Deveria causar espanto que o triunfo de Cristo, que foi recebido em Jerusalém como o Filho de Davi e saudado como Aquele que vem em nome do Senhor, pudesse ter se transformado em apenas algumas horas no violento alvoroço da multidão que estava do lado de fora o Pretório, em gritos e insultos, nos tormentos da Paixão e, finalmente, na morte do Rei dos Judeus no madeiro da Cruz.
Uma consternação que vem da consideração de quão mutável é a multidão na sua propensão a deixar-se manipular pelo Sinédrio e pelos anciãos do povo, na sua facilidade em esquecer – como se nunca tivesse acontecido – o tributo de honras, os ramos de oliveira e palmeira, e as vestes estendidas ao longo do caminho para a passagem do Senhor.
Não sabemos se entre os pueri Hebræorum houve também aqueles que mais tarde zombaram do Salvador enquanto morria na Cruz. Mas sabemos que eram judeus, assim como eram judeus os sumos sacerdotes, os escribas e os guardas do templo, bem como aqueles que clamavam: “Crucifica-o!” enquanto Jesus estava diante deles açoitado e coroado de espinhos.
E os apóstolos que fugiram eram judeus, assim como Simão Pedro, que negou a Cristo três vezes, era judeu, as mulheres piedosas que choraram por Ele eram judias, Simão de Cirene era judeu e José de Arimatéia era judeu.
Mas se parte do povo judeu, apesar das profecias e intervenções de Deus sob a antiga lei, veio para matar o Messias prometido, devemos nos perguntar se essa traição não poderia ser repetida em uma parte do novo Israel, a Igreja, quando vemos fiéis católicos e até membros da hierarquia que, como os fariseus e os líderes do Sinédrio no tempo de Cristo, ainda hoje gritam o seu Crucifixo, ou repetem o quia non novi hominem de São Pedro (não conheço o homem – Mt 26:72).
O povo, não no sentido latino de populus – uma sociedade que se dá leis e as cumpre – mas sim no sentido de vulgus – isto é, um povo sem identidade, que não tem consciência de direitos e deveres, que é manobrável, desconhecem qual é sua herança e destino, profanum, insensíveis ao sagrado.
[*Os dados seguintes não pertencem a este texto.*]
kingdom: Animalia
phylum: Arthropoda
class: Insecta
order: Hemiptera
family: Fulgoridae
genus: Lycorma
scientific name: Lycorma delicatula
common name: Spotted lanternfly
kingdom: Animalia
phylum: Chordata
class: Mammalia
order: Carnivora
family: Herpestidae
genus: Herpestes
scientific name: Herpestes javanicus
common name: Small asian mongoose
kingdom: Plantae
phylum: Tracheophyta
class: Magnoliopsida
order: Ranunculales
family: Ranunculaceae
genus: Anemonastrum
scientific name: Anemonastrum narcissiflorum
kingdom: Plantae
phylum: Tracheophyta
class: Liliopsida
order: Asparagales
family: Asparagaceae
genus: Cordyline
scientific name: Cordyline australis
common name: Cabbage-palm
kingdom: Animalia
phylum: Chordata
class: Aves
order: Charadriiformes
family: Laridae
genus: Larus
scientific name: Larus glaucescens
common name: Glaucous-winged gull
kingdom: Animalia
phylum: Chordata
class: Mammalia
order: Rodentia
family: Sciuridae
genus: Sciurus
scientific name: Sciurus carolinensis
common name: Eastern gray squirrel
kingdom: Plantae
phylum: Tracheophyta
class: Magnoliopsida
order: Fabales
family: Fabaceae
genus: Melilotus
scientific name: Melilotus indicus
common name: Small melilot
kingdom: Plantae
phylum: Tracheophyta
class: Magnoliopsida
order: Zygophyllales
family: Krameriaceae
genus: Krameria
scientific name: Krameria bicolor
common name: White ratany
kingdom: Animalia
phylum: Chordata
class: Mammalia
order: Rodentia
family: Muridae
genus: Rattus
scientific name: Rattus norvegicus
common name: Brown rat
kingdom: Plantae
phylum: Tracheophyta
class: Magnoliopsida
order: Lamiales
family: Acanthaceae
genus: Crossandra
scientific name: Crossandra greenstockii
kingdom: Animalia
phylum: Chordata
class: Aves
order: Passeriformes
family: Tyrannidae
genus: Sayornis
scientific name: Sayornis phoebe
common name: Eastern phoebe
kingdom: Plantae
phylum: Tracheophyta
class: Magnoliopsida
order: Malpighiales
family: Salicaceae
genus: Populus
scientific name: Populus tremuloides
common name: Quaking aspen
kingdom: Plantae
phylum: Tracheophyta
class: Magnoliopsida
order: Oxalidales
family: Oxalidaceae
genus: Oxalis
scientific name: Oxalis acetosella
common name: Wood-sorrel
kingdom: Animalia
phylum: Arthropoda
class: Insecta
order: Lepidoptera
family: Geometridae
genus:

Se olharmos para o que está acontecendo na Igreja, para a crise que a aflige, para a apostasia que corrompe a hierarquia e os fiéis, os acontecimentos do Domingo de Ramos parecem esquecidos, enquanto vivemos diante de nossos olhos os horrores da Paixão e a Crucificação. A Igreja, que no passado celebrou os triunfos de Cristo e pregou o seu Evangelho, hoje parece ter sido eclipsada pelo Sinédrio que acusa o Filho de Deus de blasfêmia e pelos sumos sacerdotes que clamam por sua morte.
A sociedade que antes era cristã agora grita: “Leve-o embora; leve-o embora”, cospe no rosto do Salvador, zomba de Seus algozes e pede Seu cancelamento. Os escribas e fariseus de hoje parecem determinados a colocar guardas para vigiar o sepulcro em que a Igreja jaz, como se para evitar Sua ressurreição, que os exporia como mentirosos.
Os próprios discípulos do Senhor fogem, escondem-se e negam alguma vez tê-lo conhecido para não serem excluídos e marginalizados, para não parecerem ir contra a corrente, para não contradizer os poderosos. E, ao mesmo tempo, muitas mulheres piedosas, muitos cireneus, muitos Josés de Arimatéia, escarnecidos e insultados, ajudam a Igreja a carregar a sua cruz, a permanecer a seus pés com a Virgem Maria e São João, procurando um lugar onde jazia aquele corpo místico, aguardando sua ressurreição.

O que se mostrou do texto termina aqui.